*What is required*
Continue the review of the documentary about New York City bars during the pandemic shutdown, starting right after its last sentence.

Written by: Adam Vaughn | July 12th, 2021
Last Call: The Shutdown of NYC Bars (Johnny Sweet, 2021) 3 out of 4 stars.
As both narratives and documentaries, alike, pour in on the theme of Covid-19, in comes director Johnny Sweet (Quiet Storm: The Ron Artest Story), whose newest documentary focuses on one part of the country affected heavily by the coronavirus and its fallout. Last Call: The Shutdown of NYC Bars shows how devastating the pandemic was to New York City (specifically in Queens), particularly to the bartenders and restaurant owners, and how being forced to shut down affected them financially, emotionally and mentally. As impactful as Last Call is to the viewer, I only wish that the documentary sought to expand its point of view beyond what seems like but a few street blocks in an enormous metropolis.
Last Call discusses the personal experiences of bartenders such as Jena Ellenwood, Willie McIntyre Jr. (also a rapper) and Braden Williams, as we learn about their backgrounds and follow them in real time as they experience the day-to-day turmoil of the shutdown. Sweet also interviews doctors and physicians in the Big Apple – Dr. Rachelle De La Fuente, Dr. Neeraj Kaushik, and others – who explain in detail exactly how the virus hit the city, and why New York suffered such a tremendous loss due to its vast population. All the while, the intertwining of personal shutdown stories alongside the coronavirus updates and information is what keeps Last Call engaging and dramatic.

*The data*
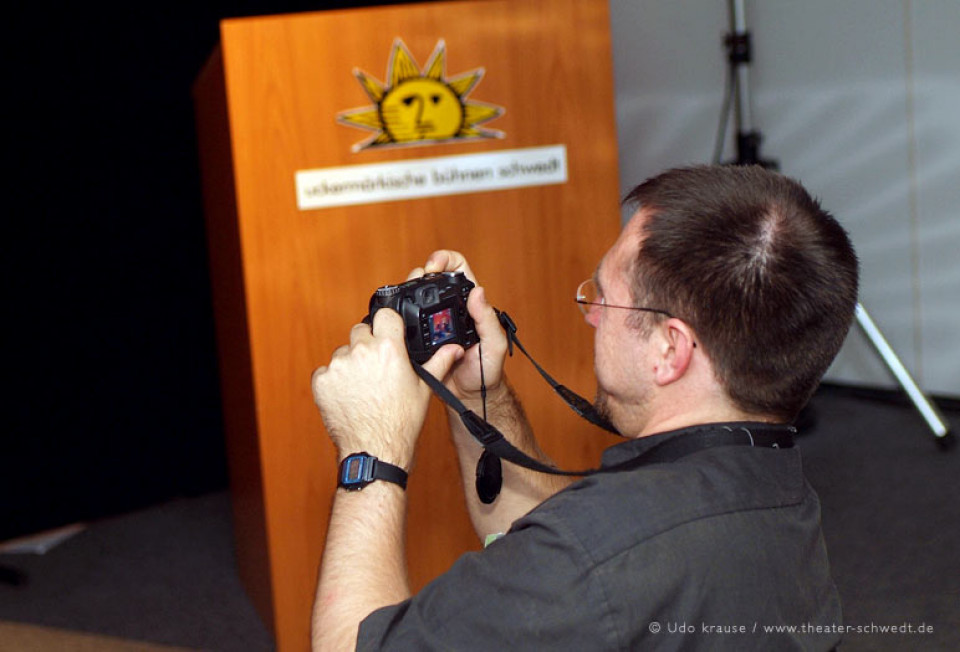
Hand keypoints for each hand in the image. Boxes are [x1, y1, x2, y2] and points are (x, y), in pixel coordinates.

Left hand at [311, 308, 461, 467]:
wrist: (375, 450)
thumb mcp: (423, 389)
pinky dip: (335, 380)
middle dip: (368, 344)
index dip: (388, 324)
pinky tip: (349, 395)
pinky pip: (327, 371)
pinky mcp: (321, 381)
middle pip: (361, 331)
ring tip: (364, 386)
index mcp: (389, 348)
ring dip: (351, 363)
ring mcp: (338, 365)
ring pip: (343, 351)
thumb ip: (439, 362)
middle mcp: (361, 351)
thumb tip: (455, 349)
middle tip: (378, 367)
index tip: (389, 333)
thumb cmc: (401, 422)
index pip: (385, 314)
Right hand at [408, 250, 508, 404]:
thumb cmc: (487, 372)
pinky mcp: (419, 337)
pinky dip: (401, 314)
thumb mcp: (494, 346)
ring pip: (416, 296)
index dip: (445, 260)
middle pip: (432, 278)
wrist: (469, 397)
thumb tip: (479, 293)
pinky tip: (399, 317)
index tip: (434, 267)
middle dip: (421, 272)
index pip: (458, 269)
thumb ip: (488, 320)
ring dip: (409, 291)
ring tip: (406, 298)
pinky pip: (407, 319)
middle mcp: (450, 309)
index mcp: (470, 304)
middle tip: (418, 281)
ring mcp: (432, 322)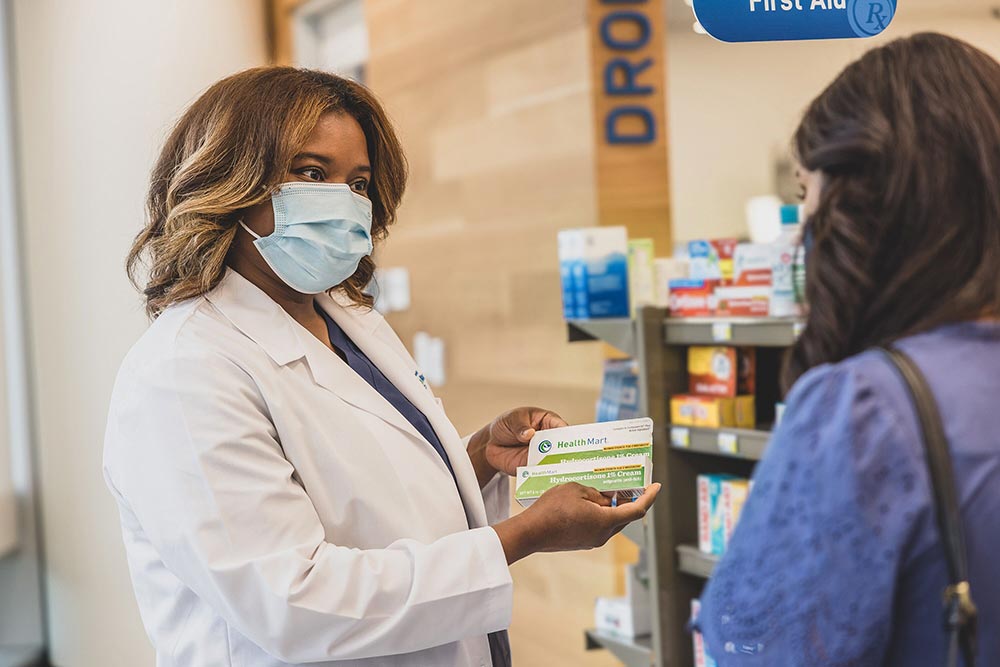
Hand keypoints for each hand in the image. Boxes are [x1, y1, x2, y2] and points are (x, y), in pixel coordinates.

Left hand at [467, 407, 566, 484]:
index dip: (568, 435)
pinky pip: (541, 473)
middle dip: (565, 454)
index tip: (570, 442)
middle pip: (562, 448)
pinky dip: (543, 477)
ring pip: (554, 462)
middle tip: (566, 460)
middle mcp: (549, 440)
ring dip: (555, 468)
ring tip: (558, 472)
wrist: (491, 442)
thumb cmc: (506, 424)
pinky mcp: (534, 467)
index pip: (562, 428)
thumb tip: (529, 433)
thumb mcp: (512, 419)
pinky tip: (544, 480)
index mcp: (548, 422)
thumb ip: (520, 426)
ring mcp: (542, 455)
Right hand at [492, 482, 660, 564]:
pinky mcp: (582, 541)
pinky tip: (593, 501)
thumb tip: (604, 498)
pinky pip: (599, 525)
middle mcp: (603, 535)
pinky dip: (602, 513)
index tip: (656, 486)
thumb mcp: (576, 489)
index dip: (649, 497)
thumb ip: (595, 492)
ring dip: (614, 506)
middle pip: (625, 517)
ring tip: (609, 489)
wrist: (531, 532)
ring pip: (612, 521)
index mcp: (605, 522)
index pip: (637, 510)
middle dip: (631, 499)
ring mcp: (592, 540)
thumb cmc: (551, 509)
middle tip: (632, 484)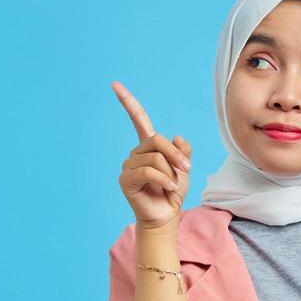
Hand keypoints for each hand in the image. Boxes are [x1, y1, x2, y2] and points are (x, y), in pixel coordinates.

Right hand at [112, 80, 191, 229]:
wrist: (166, 215)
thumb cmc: (173, 192)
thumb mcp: (184, 168)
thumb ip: (183, 151)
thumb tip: (178, 137)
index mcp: (148, 146)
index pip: (137, 119)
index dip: (127, 101)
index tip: (114, 84)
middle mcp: (135, 153)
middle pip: (157, 140)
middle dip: (175, 155)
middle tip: (186, 169)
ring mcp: (128, 165)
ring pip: (155, 158)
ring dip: (171, 172)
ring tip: (173, 185)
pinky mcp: (125, 179)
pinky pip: (148, 171)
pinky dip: (164, 180)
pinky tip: (169, 189)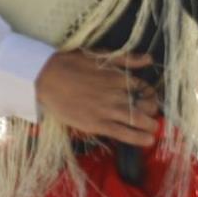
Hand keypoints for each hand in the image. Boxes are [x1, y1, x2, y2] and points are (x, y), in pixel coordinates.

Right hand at [35, 50, 156, 146]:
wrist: (45, 77)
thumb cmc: (70, 63)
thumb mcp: (99, 55)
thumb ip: (126, 58)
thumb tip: (149, 58)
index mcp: (118, 76)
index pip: (145, 88)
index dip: (150, 95)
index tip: (147, 99)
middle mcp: (117, 94)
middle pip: (147, 106)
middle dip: (152, 111)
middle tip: (149, 114)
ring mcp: (107, 110)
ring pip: (140, 121)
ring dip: (151, 126)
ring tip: (151, 130)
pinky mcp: (96, 124)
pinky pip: (124, 134)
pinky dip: (139, 138)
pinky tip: (147, 140)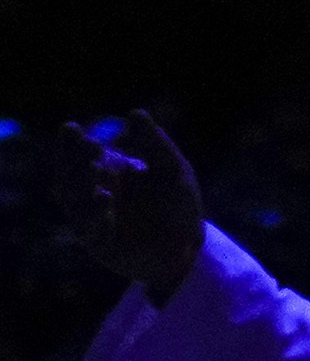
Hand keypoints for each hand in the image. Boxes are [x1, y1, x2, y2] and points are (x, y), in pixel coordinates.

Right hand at [39, 111, 200, 304]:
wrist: (189, 247)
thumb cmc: (177, 205)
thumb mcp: (172, 170)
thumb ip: (154, 143)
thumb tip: (135, 113)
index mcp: (105, 174)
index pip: (79, 155)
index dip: (71, 142)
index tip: (72, 128)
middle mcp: (92, 195)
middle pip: (69, 176)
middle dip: (75, 161)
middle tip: (91, 147)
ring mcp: (92, 221)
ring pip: (73, 202)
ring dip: (80, 185)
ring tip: (96, 170)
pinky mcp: (101, 245)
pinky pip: (92, 230)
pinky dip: (95, 215)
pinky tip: (104, 198)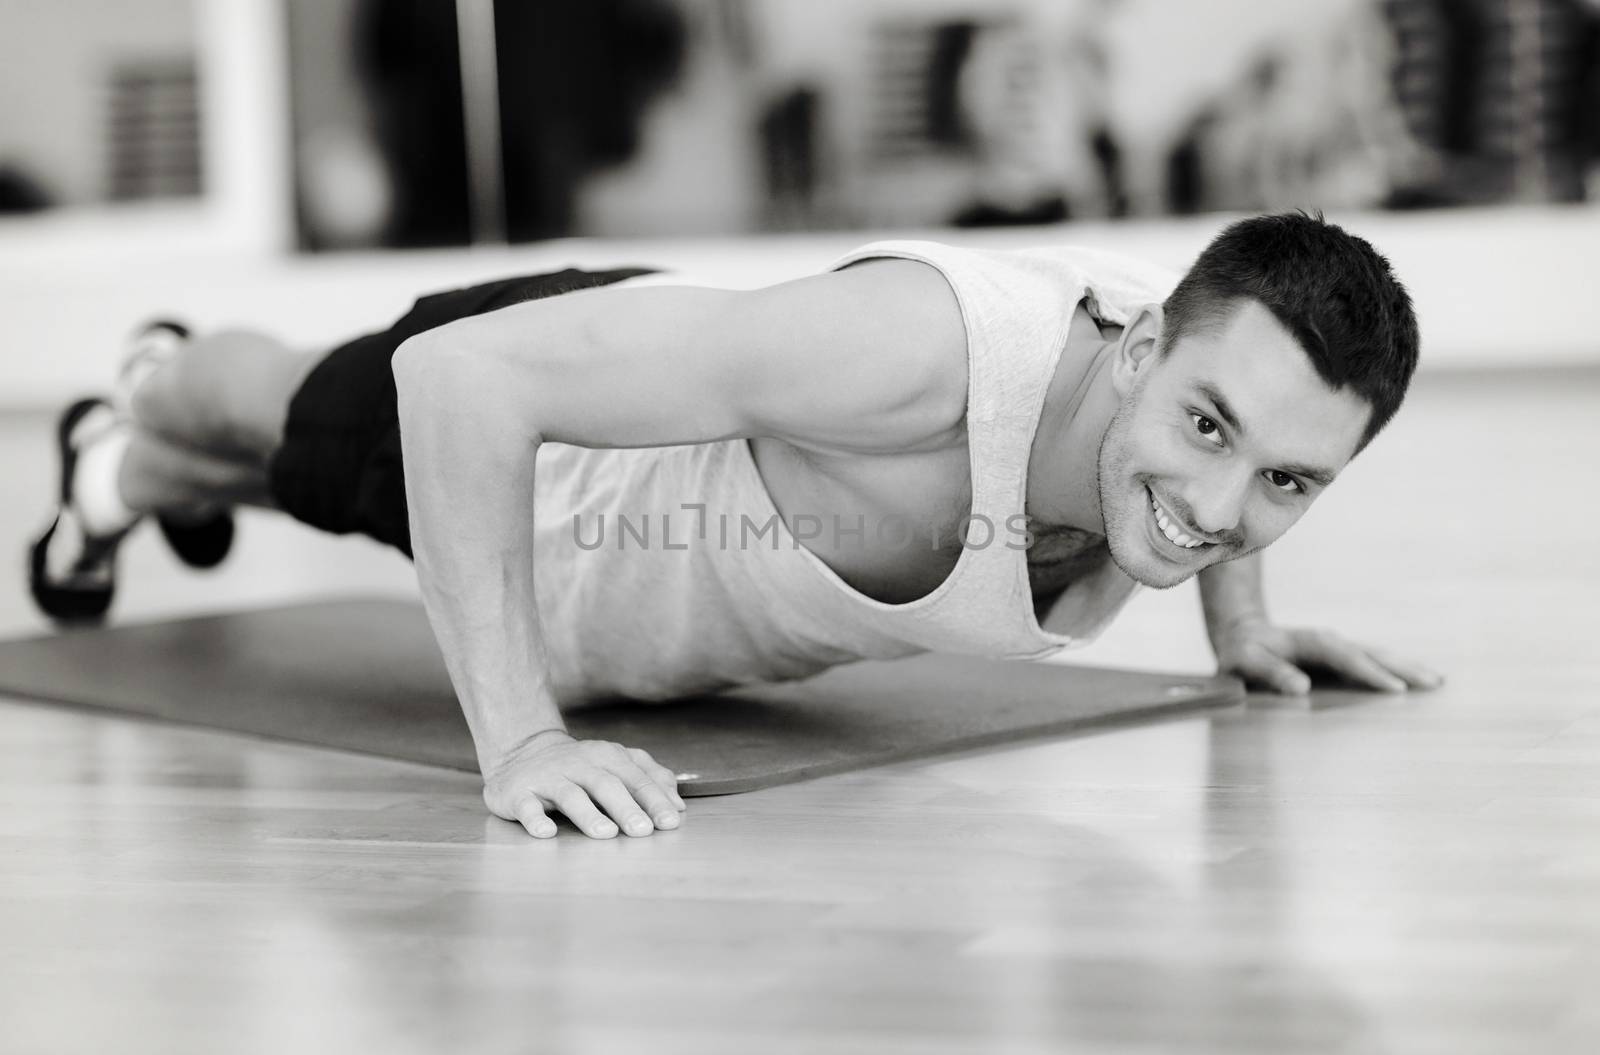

*Answer space*
While the content of the film certainly holds its own compelling weight, I cannot help but feel that Last Call tries to bite off more than it can chew with a runtime of less than an hour. The documentary never seeks to leave its tight perspective of small-time bartenders in Queens. Ultimately, this results in repetitive tones and ideas and becomes a mere recording of small events of a much bigger and impactful story. With such a timely topic as Covid-19, there seems to be so much more that could be told from the perspective of New York, and Last Call never leaves its few locations and people pertinent to its plot.
Even though Last Call never gets out of its own personal space, there’s still much to admire about the film. I appreciated seeing how people kept busy during quarantine, and virtually all of the interviewees had strong personalities (some even found ways to bring much needed comedic relief). The full title, Last Call: The Shutdown of NYC Bars, says it all. It will be what viewers come to see, as shutting down the bars is what happened.